- Texto para análise
┌──

Pior a emenda do que o soneto

Recomendo que o PÚBLICO dê maior destaque aos esclarecimentos ou rectificações de assuntos de interesse público.

Sob este título um leitor mandou-me uma mensagem de discordância sobre o último texto que assinei neste espaço. Até agora tenho seguido o modelo de não identificar o nome do leitor, mas privilegiar o assunto levantado pelos leitores. Não será, portanto por hoje que vou fazê-lo. Tanto mais que, desta feita, a personagem em foco é o próprio provedor.

No texto da discordância, este intitulado, Títulos: "Da exactidão ao atraiçoamento", procurava eu discorrer sobre as condições exigidas para a construção de um título correcto que subordina um determinado conteúdo jornalístico. Um tema, aliás, clássico nas normas da escrita jornalística. Admitia que face a esta dificuldade era relativamente fácil resvalar entre a exactidão e a traição na correspondência que um título deveria ter face ao conteúdo.

Lembrado o tema do artigo que pode ser relido no blogue do provedor, a discordância manifestada pelo leitor não era sobre a matéria tratada referente à construção de títulos, mas sobre o motivo que provocara essa breve minha dissertação a propósito da feitura de títulos. A directora do PÚBLICO, com cópia enviada ao provedor, recebera do ministro adjunto e do Desenvolvimento Regional, Miguel Poiares Maduro, com a tutela da comunicação social, uma carta a anotar que o título que o jornal trazia na primeira página (edição de 02/02/2014) facilmente poderia ser confundido com declarações do próprio ministro, nunca feitas, na entrevista concedida ao PÚBLICO e publicada nesse mesmo número. O título rezava assim: “Governo manterá poder sobre conselho geral e administração da RTP.”

Ora, efectivamente, da análise que fiz sobre o eventual temor do ministro Poiares Maduro da atribuição de declarações que, na verdade, não fizera, na minha interpretação admiti e defendi que o referido título resumia tão-só uma posição clara do PÚBLICO, declarada particularmente no seu editorial desse dia: Não obstante a boa vontade e firme intenção do ministro, os novos dispositivos legais e contratuais não asseguravam a desejada desgovernamentalização da RTP. E se o PÚBLICO assumia, eu deduzia como clara, líquida e transparente essa posição.

Afinal era sobre esta minha posição que o leitor discordava. Com este reparo: “A sua posição no texto publicado hoje [domingo, 09/0/.2014] é tremendamente equívoca. (…) Olhe, devia começar o seu texto pela N.B. [esta N.B. era uma nota minha a discordar do pouco relevo dado pelo PÚBLICO no esclarecimento prestado], sob pena de também alinhar pelo bota-abaixo e tomar, sistematicamente, a posição da oposição (o que de resto confirma o que o PÚBLICO faz). Não me obrigue a deixar de comprar o jornal. Quando o provedor do Leitor é provedor do jornal está tudo estragado.”

└──

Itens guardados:
┌──

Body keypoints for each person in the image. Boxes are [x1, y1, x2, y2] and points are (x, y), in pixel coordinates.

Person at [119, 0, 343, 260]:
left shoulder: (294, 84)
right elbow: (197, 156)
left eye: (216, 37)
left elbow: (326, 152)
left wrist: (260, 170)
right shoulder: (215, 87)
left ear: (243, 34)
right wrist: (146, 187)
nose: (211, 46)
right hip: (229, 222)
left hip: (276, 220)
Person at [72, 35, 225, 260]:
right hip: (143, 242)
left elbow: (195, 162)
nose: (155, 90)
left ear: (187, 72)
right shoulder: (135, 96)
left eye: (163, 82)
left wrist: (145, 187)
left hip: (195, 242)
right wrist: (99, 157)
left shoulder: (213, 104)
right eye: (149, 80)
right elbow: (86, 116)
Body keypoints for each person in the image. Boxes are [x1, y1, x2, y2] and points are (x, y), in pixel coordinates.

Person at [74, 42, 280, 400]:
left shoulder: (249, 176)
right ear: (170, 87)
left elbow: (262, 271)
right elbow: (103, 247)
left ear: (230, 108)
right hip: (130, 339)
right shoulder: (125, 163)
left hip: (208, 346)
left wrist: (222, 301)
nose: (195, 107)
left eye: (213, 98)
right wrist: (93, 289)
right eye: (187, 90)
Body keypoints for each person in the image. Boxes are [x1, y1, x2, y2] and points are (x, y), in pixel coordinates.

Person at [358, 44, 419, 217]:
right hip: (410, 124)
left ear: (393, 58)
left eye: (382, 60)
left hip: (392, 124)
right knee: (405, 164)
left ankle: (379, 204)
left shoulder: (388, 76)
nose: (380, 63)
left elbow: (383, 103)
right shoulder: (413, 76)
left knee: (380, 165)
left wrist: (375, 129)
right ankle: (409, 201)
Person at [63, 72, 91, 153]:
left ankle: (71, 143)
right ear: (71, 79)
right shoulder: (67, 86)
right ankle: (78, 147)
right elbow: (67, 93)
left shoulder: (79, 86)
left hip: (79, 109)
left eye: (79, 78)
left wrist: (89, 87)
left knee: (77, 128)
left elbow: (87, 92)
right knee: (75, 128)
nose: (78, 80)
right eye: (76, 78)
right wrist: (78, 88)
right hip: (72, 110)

└──

- Problemas a resolver
**A)** Indique se cada afirmação está de acordo com a crónica do provedor, respondendo sim ou não e citando as palavras exatas que o comprovam: (i) o leitor discordava da matéria sobre a construção de títulos; (ii) o título da primeira página saiu na edição de 02/02/2014; (iii) o provedor tem identificado o nome dos leitores nos seus textos.
**B)** Dê continuidade à crónica do provedor, começando logo a seguir à última frase apresentada.
Os registos não têm qualquer relação com a crónica do provedor.

- Respostas esperadas
**A)**
(i) Não: «a discordância manifestada pelo leitor não era sobre a matéria tratada referente à construção de títulos».
(ii) Sim: «o título que o jornal trazia na primeira página (edição de 02/02/2014)».
(iii) Não: «Até agora tenho seguido o modelo de não identificar o nome do leitor».

**B)**
Em correspondência particular já aferi com o respectivo leitor os nossos pontos de vista, obviamente diferenciados. Mas se trago este assunto a estas colunas é para aproveitar a oportunidade de declarar junto de todos os leitores do PÚBLICO: Efectivamente, sou provedor do Leitor e não do PÚBLICO, empresa jornalística e de informação. Mas nunca hesitarei em dar razão ao jornal, à sua direcção ou aos jornalistas quando ajuizar que a razão lhes assiste. E queria deixar bem claro que entendo que um jornal tem todo o direito de tomar as suas opções editoriais e de declará-las publicamente. Faz parte integrante do seu Estatuto. Da sua identidade. Da verdade com que deve lidar com os seus leitores. Da sua responsabilidade social.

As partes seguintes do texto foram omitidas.